[Source material]

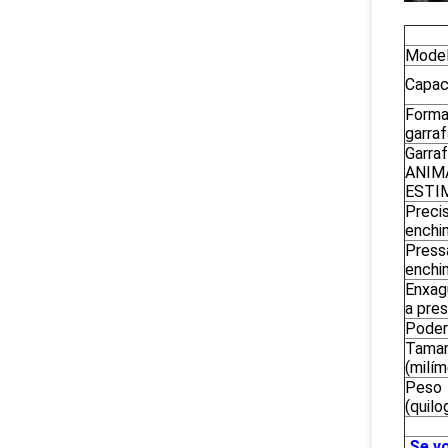
Mode
Capac
Forma
garraf
Garra
ANIM
ESTI
Preci
enchi
Press
enchi
Enxag
a pre
Poder
Tama
(milím
Peso
(quilo
Se vo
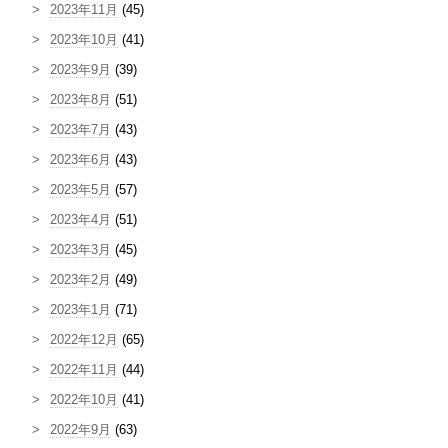
2023年11月
(45)
2023年10月
(41)
2023年9月
(39)
2023年8月
(51)
2023年7月
(43)
2023年6月
(43)
2023年5月
(57)
2023年4月
(51)
2023年3月
(45)
2023年2月
(49)
2023年1月
(71)
2022年12月
(65)
2022年11月
(44)
2022年10月
(41)
2022年9月
(63)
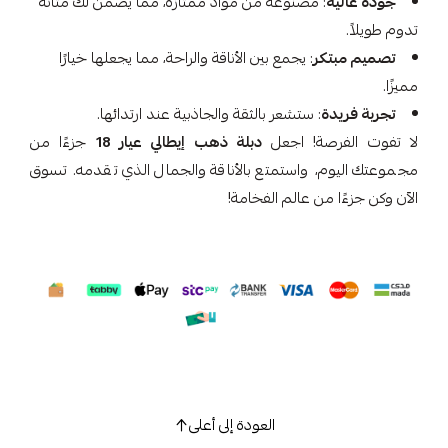
جودة عالية
: مصنوعة من مواد ممتازة، مما يضمن لك متانة
تدوم طويلاً.
تصميم مبتكر
: يجمع بين الأناقة والراحة، مما يجعلها خيارًا
مميزًا.
تجربة فريدة
: ستشعر بالثقة والجاذبية عند ارتدائها.
لا تفوت الفرصة! اجعل
دبلة ذهب إيطالي عيار 18
جزءًا من
مجموعتك اليوم، واستمتع بالأناقة والجمال الذي تقدمه. تسوق
الآن وكن جزءًا من عالم الفخامة!
العودة إلى أعلى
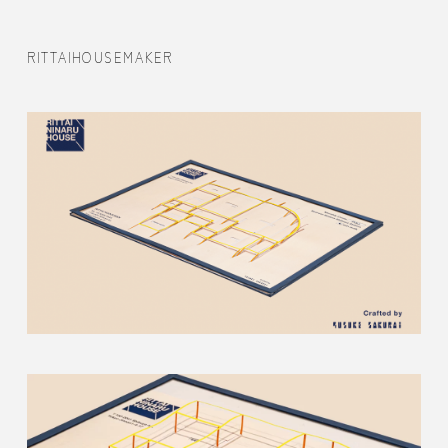
RITTAIHOUSEMAKER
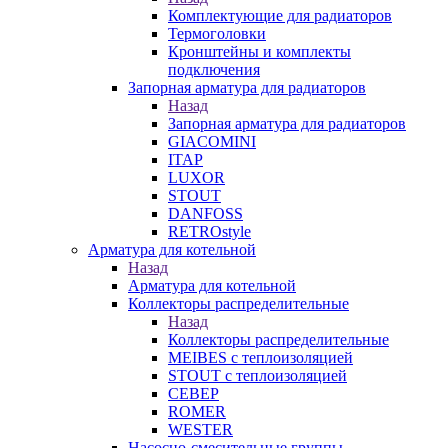
Комплектующие для радиаторов
Термоголовки
Кронштейны и комплекты
подключения
Запорная арматура для радиаторов
Назад
Запорная арматура для радиаторов
GIACOMINI
ITAP
LUXOR
STOUT
DANFOSS
RETROstyle
Арматура для котельной
Назад
Арматура для котельной
Коллекторы распределительные
Назад
Коллекторы распределительные
MEIBES с теплоизоляцией
STOUT с теплоизоляцией
СЕВЕР
ROMER
WESTER
Насосно-смесительные группы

[/Source material]

Return the text of every item above verbatim, line by line, with the picture markers omitted.

▶ _Solution_
Mode
Capac
Forma
garraf
Garra
ANIM
ESTI
Preci
enchi
Press
enchi
Enxag
a pre
Poder
Tama
(milím
Peso
(quilo
Se vo
2023年11月
(45)
2023年10月
(41)
2023年9月
(39)
2023年8月
(51)
2023年7月
(43)
2023年6月
(43)
2023年5月
(57)
2023年4月
(51)
2023年3月
(45)
2023年2月
(49)
2023年1月
(71)
2022年12月
(65)
2022年11月
(44)
2022年10月
(41)
2022年9月
(63)
جودة عالية
: مصنوعة من مواد ممتازة، مما يضمن لك متانة
تدوم طويلاً.
تصميم مبتكر
: يجمع بين الأناقة والراحة، مما يجعلها خيارًا
مميزًا.
تجربة فريدة
: ستشعر بالثقة والجاذبية عند ارتدائها.
لا تفوت الفرصة! اجعل
دبلة ذهب إيطالي عيار 18
جزءًا من
مجموعتك اليوم، واستمتع بالأناقة والجمال الذي تقدمه. تسوق
الآن وكن جزءًا من عالم الفخامة!
العودة إلى أعلى
RITTAIHOUSEMAKER
Комплектующие для радиаторов
Термоголовки
Кронштейны и комплекты
подключения
Запорная арматура для радиаторов
Назад
Запорная арматура для радиаторов
GIACOMINI
ITAP
LUXOR
STOUT
DANFOSS
RETROstyle
Арматура для котельной
Назад
Арматура для котельной
Коллекторы распределительные
Назад
Коллекторы распределительные
MEIBES с теплоизоляцией
STOUT с теплоизоляцией
СЕВЕР
ROMER
WESTER
Насосно-смесительные группы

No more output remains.